Many people are hitting the road to take in one last long weekend before the summer travel season comes to a close. If you’re not careful, this could also be a dangerous few days. According to the National Highway Traffic Safety Administration, Labor Day weekend is one of the deadliest times of the year in terms of drunk-driving crashes. Back in 2016, 43 percent “of nationwide crash fatalities involved drivers who had been drinking” during the holiday.
Captain Jason Husby with the South Dakota Highway Patrol says they describe Labor Day, the Fourth of July, and Memorial Day as “the big three.” There was a reason you may have noticed an increased South Dakota Highway Patrol presence Friday.
“Today was the main day for all uniformed troopers to be on the road,” Husby said. “That was a directive we put out with the agency, that hey, our staff that’s normally maybe in training division or like myself mostly in the office a lot of the times, we put it out today because we’re really trying to set the tone for the weekend, and really be visible out there, and just grab the motorists’ attention.”
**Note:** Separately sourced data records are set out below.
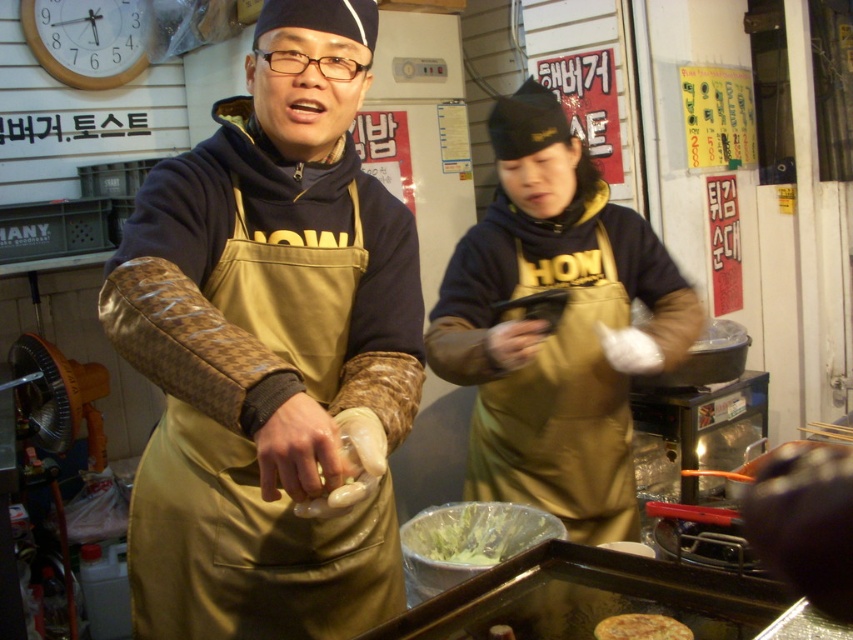
You are a customer at this food stall and want to grab the green leafy vegetables in plastic bag at center. However, the gold leather apron at center is in your way. Can you reach the vegetables without moving the apron?

The green leafy vegetables in plastic bag at center is behind the gold leather apron at center, so you can reach around or behind the apron to grab them without moving it.

Based on the scene description, where is the gold leather apron at center located in terms of its 2D coordinates?

The gold leather apron at center is located at the 2D coordinates point [556,326].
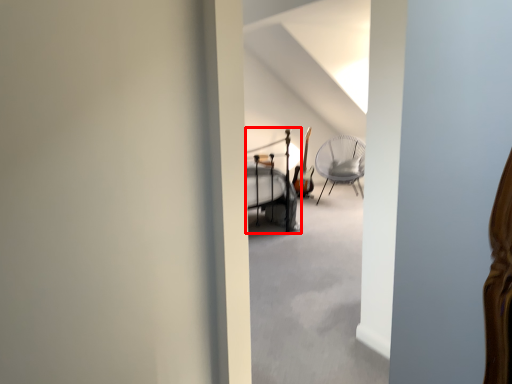
Question: From the image's perspective, considering the relative positions of bunk bed (annotated by the red box) and chair in the image provided, where is bunk bed (annotated by the red box) located with respect to the staircase?

Choices:
 (A) below
 (B) above

Answer: (A)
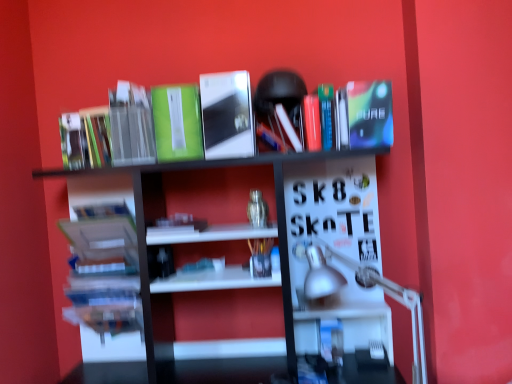
The image size is (512, 384). Describe the element at coordinates (227, 115) in the screenshot. I see `metallic silver book at center, the third paperback book viewed from the left` at that location.

What are the coordinates of `green matte book at upper left, which ranks as the third book in left-to-right order` in the screenshot? It's located at tap(97, 135).

How much space does shiny blue paperback at upper right, the fourth paperback book in the left-to-right sequence, occupy horizontally?

The width of shiny blue paperback at upper right, the fourth paperback book in the left-to-right sequence, is 30.06 centimeters.

At what (x,y) coordinates should I click in order to perform the action: click on green matte book at upper center, the third paperback book from the right. Please return your answer as a coordinate pair (x, y). The width and height of the screenshot is (512, 384). Looking at the image, I should click on (177, 123).

Image resolution: width=512 pixels, height=384 pixels. In order to click on hardcover books at left, which is the 4th book in right-to-left order in this screenshot , I will do `click(104, 270)`.

Where is `metallic silver book at center, the third paperback book viewed from the left`? Image resolution: width=512 pixels, height=384 pixels. metallic silver book at center, the third paperback book viewed from the left is located at coordinates (227, 115).

Which point is more distant from viewer, (110, 243) or (216, 148)?

The point (110, 243) is farther.

Is the position of hardcover books at left, positioned as the 2th book in left-to-right order, less distant than that of metallic silver book at center, which is counted as the second paperback book, starting from the right?

A: No, it is behind metallic silver book at center, which is counted as the second paperback book, starting from the right.

How much distance is there between hardcover books at left, positioned as the 2th book in left-to-right order, and metallic silver book at center, the third paperback book viewed from the left?

A distance of 27.01 inches exists between hardcover books at left, positioned as the 2th book in left-to-right order, and metallic silver book at center, the third paperback book viewed from the left.

How many degrees apart are the facing directions of hardcover books at left, positioned as the 2th book in left-to-right order, and metallic silver book at center, which is counted as the second paperback book, starting from the right?

The angle between the facing direction of hardcover books at left, positioned as the 2th book in left-to-right order, and the facing direction of metallic silver book at center, which is counted as the second paperback book, starting from the right, is 0.000102 degrees.

Which is behind, matte green book at upper left, the first book when ordered from left to right, or metallic silver book at center, the third paperback book viewed from the left?

matte green book at upper left, the first book when ordered from left to right.

Could you tell me if matte green book at upper left, which is counted as the 5th book, starting from the right, is turned towards metallic silver book at center, the third paperback book viewed from the left?

No, matte green book at upper left, which is counted as the 5th book, starting from the right, does not turn towards metallic silver book at center, the third paperback book viewed from the left.

The width and height of the screenshot is (512, 384). In order to click on paperback book that is the 3rd object above the matte green book at upper left, the first book when ordered from left to right (from a real-world perspective) in this screenshot , I will do `click(227, 115)`.

How far apart are matte green book at upper left, the first book when ordered from left to right, and metallic silver book at center, the third paperback book viewed from the left?

matte green book at upper left, the first book when ordered from left to right, and metallic silver book at center, the third paperback book viewed from the left, are 24.36 inches apart from each other.

Considering the positions of points (91, 139) and (161, 130), is point (91, 139) farther from camera compared to point (161, 130)?

Yes, it is behind point (161, 130).

Considering the relative sizes of green matte book at upper left, the 3th book positioned from the right, and green matte book at upper center, the third paperback book from the right, in the image provided, is green matte book at upper left, the 3th book positioned from the right, wider than green matte book at upper center, the third paperback book from the right,?

Incorrect, the width of green matte book at upper left, the 3th book positioned from the right, does not surpass that of green matte book at upper center, the third paperback book from the right.

Is green matte book at upper left, which ranks as the third book in left-to-right order, taller than green matte book at upper center, which ranks as the 2th paperback book in left-to-right order?

No, green matte book at upper left, which ranks as the third book in left-to-right order, is not taller than green matte book at upper center, which ranks as the 2th paperback book in left-to-right order.

From a real-world perspective, which is physically above, green matte book at upper left, the 3th book positioned from the right, or green matte book at upper center, which ranks as the 2th paperback book in left-to-right order?

green matte book at upper center, which ranks as the 2th paperback book in left-to-right order, is physically above.

From the image's perspective, does matte green book at upper left, which is counted as the 5th book, starting from the right, appear higher than green matte book at upper center, the third paperback book from the right?

No, from the image's perspective, matte green book at upper left, which is counted as the 5th book, starting from the right, is not above green matte book at upper center, the third paperback book from the right.

In terms of height, does matte green book at upper left, which is counted as the 5th book, starting from the right, look taller or shorter compared to green matte book at upper center, which ranks as the 2th paperback book in left-to-right order?

matte green book at upper left, which is counted as the 5th book, starting from the right, is shorter than green matte book at upper center, which ranks as the 2th paperback book in left-to-right order.

What's the angular difference between matte green book at upper left, the first book when ordered from left to right, and green matte book at upper center, the third paperback book from the right,'s facing directions?

They differ by 0.00027 degrees in their facing directions.

Would you consider matte green book at upper left, the first book when ordered from left to right, to be distant from green matte book at upper center, which ranks as the 2th paperback book in left-to-right order?

matte green book at upper left, the first book when ordered from left to right, is near green matte book at upper center, which ranks as the 2th paperback book in left-to-right order, not far away.

Is silver metallic table lamp at lower right thinner than metallic silver book at center, the third paperback book viewed from the left?

No, silver metallic table lamp at lower right is not thinner than metallic silver book at center, the third paperback book viewed from the left.

Is silver metallic table lamp at lower right taller or shorter than metallic silver book at center, the third paperback book viewed from the left?

Clearly, silver metallic table lamp at lower right is taller compared to metallic silver book at center, the third paperback book viewed from the left.

Looking at this image, which object is further away from the camera taking this photo, silver metallic table lamp at lower right or metallic silver book at center, which is counted as the second paperback book, starting from the right?

Positioned behind is metallic silver book at center, which is counted as the second paperback book, starting from the right.

Does green matte book at upper center, which ranks as the 2th paperback book in left-to-right order, appear on the left side of white matte book at center, arranged as the 4th book when viewed from the left?

In fact, green matte book at upper center, which ranks as the 2th paperback book in left-to-right order, is to the right of white matte book at center, arranged as the 4th book when viewed from the left.

Based on their sizes in the image, would you say green matte book at upper center, the third paperback book from the right, is bigger or smaller than white matte book at center, which appears as the 2th book when viewed from the right?

green matte book at upper center, the third paperback book from the right, is bigger than white matte book at center, which appears as the 2th book when viewed from the right.

Is green matte book at upper center, which ranks as the 2th paperback book in left-to-right order, turned away from white matte book at center, which appears as the 2th book when viewed from the right?

No, green matte book at upper center, which ranks as the 2th paperback book in left-to-right order, is not facing away from white matte book at center, which appears as the 2th book when viewed from the right.

Locate an element on the screen. The width and height of the screenshot is (512, 384). the 1st paperback book to the right of the white matte book at center, arranged as the 4th book when viewed from the left, counting from the anchor's position is located at coordinates (177, 123).

Between green matte book at upper left, positioned as the fourth paperback book in right-to-left order, and shiny blue paperback at upper right, the fourth paperback book in the left-to-right sequence, which one has less height?

shiny blue paperback at upper right, the fourth paperback book in the left-to-right sequence, is shorter.

Visually, is green matte book at upper left, which appears as the 1th paperback book when viewed from the left, positioned to the left or to the right of shiny blue paperback at upper right, the fourth paperback book in the left-to-right sequence?

green matte book at upper left, which appears as the 1th paperback book when viewed from the left, is positioned on shiny blue paperback at upper right, the fourth paperback book in the left-to-right sequence,'s left side.

Between green matte book at upper left, positioned as the fourth paperback book in right-to-left order, and shiny blue paperback at upper right, the fourth paperback book in the left-to-right sequence, which one has smaller width?

green matte book at upper left, positioned as the fourth paperback book in right-to-left order.

From the image's perspective, does green matte book at upper left, which appears as the 1th paperback book when viewed from the left, appear higher than shiny blue paperback at upper right, which appears as the 1th paperback book when viewed from the right?

No.

At what (x,y) coordinates should I click in order to perform the action: click on the 3rd paperback book to the right of the hardcover books at left, positioned as the 2th book in left-to-right order, counting from the anchor's position. Please return your answer as a coordinate pair (x, y). Image resolution: width=512 pixels, height=384 pixels. Looking at the image, I should click on (227, 115).

Image resolution: width=512 pixels, height=384 pixels. I want to click on book that is the 4th one when counting leftward from the metallic silver book at center, which is counted as the second paperback book, starting from the right, so click(73, 141).

Considering their positions, is green matte book at upper left, which ranks as the third book in left-to-right order, positioned closer to green matte book at upper center, the third paperback book from the right, than white glossy bookshelf at upper center?

Among the two, white glossy bookshelf at upper center is located nearer to green matte book at upper center, the third paperback book from the right.

From the image, which object appears to be nearer to metallic silver book at center, which is counted as the second paperback book, starting from the right, translucent plastic pen holder at center, which appears as the 5th book when viewed from the left, or hardcover books at left, positioned as the 2th book in left-to-right order?

translucent plastic pen holder at center, which appears as the 5th book when viewed from the left.

From the image, which object appears to be nearer to green matte book at upper left, the 3th book positioned from the right, white glossy bookshelf at upper center or silver metallic table lamp at lower right?

white glossy bookshelf at upper center is positioned closer to the anchor green matte book at upper left, the 3th book positioned from the right.

Which object lies nearer to the anchor point white matte book at center, which appears as the 2th book when viewed from the right, metallic silver book at center, the third paperback book viewed from the left, or translucent plastic pen holder at center, which appears as the 5th book when viewed from the left?

translucent plastic pen holder at center, which appears as the 5th book when viewed from the left, is positioned closer to the anchor white matte book at center, which appears as the 2th book when viewed from the right.

From the image, which object appears to be nearer to green matte book at upper center, which ranks as the 2th paperback book in left-to-right order, white glossy bookshelf at upper center or green matte book at upper left, the 3th book positioned from the right?

white glossy bookshelf at upper center.

Based on their spatial positions, is silver metallic table lamp at lower right or green matte book at upper center, the third paperback book from the right, further from matte green book at upper left, which is counted as the 5th book, starting from the right?

The object further to matte green book at upper left, which is counted as the 5th book, starting from the right, is silver metallic table lamp at lower right.

From the image, which object appears to be nearer to hardcover books at left, which is the 4th book in right-to-left order, green matte book at upper center, the third paperback book from the right, or shiny blue paperback at upper right, the fourth paperback book in the left-to-right sequence?

green matte book at upper center, the third paperback book from the right.

Based on their spatial positions, is translucent plastic pen holder at center, which appears as the 1th book when viewed from the right, or green matte book at upper left, which ranks as the third book in left-to-right order, further from green matte book at upper left, positioned as the fourth paperback book in right-to-left order?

If you’re hitting the road on such a high-volume travel weekend, there are a few things to keep in mind. For one, don’t forget that seatbelt.
“We also need you to drive alert, be aware that there’s going to be more traffic on the road today,” Husby said. “We’re used to driving around in moderate traffic in Sioux Falls or maybe heavy traffic, but even those rural areas in South Dakota are going to see a lot heavier traffic today. So pay attention. Drive courteous. Put your phone down.”
On Interstate 90 Friday, KELOLAND News caught up with a traveler on his way to the South Dakota State Fair in Huron.
“My wife and I, Meg, we’re both graduates, South Dakota State University, and we have a lot of friends that go to the fair, we’re in agriculture, and then our middle son is involved in showing cattle,” Brad Freking of Jackson, Minnesota said.
Friday the South Dakota Highway Patrol wasn’t just on the road, but also in the air.
“Today we did have the plane out working in the Pierre and the Huron area, and what the pilots are doing is they’re trying to support the troopers on the ground,” Husby said. “[They] may be watching a no-passing zone, or a bad intersection where we’ve had crashes, or they’re able to monitor speeds from the air with a stopwatch.”
Husby says “increased staffing” is planned for the whole weekend. South Dakota Department of Public Safety spokesman Tony Mangan tells KELOLAND News that the Highway Patrol’s plane will be in the air Saturday, too.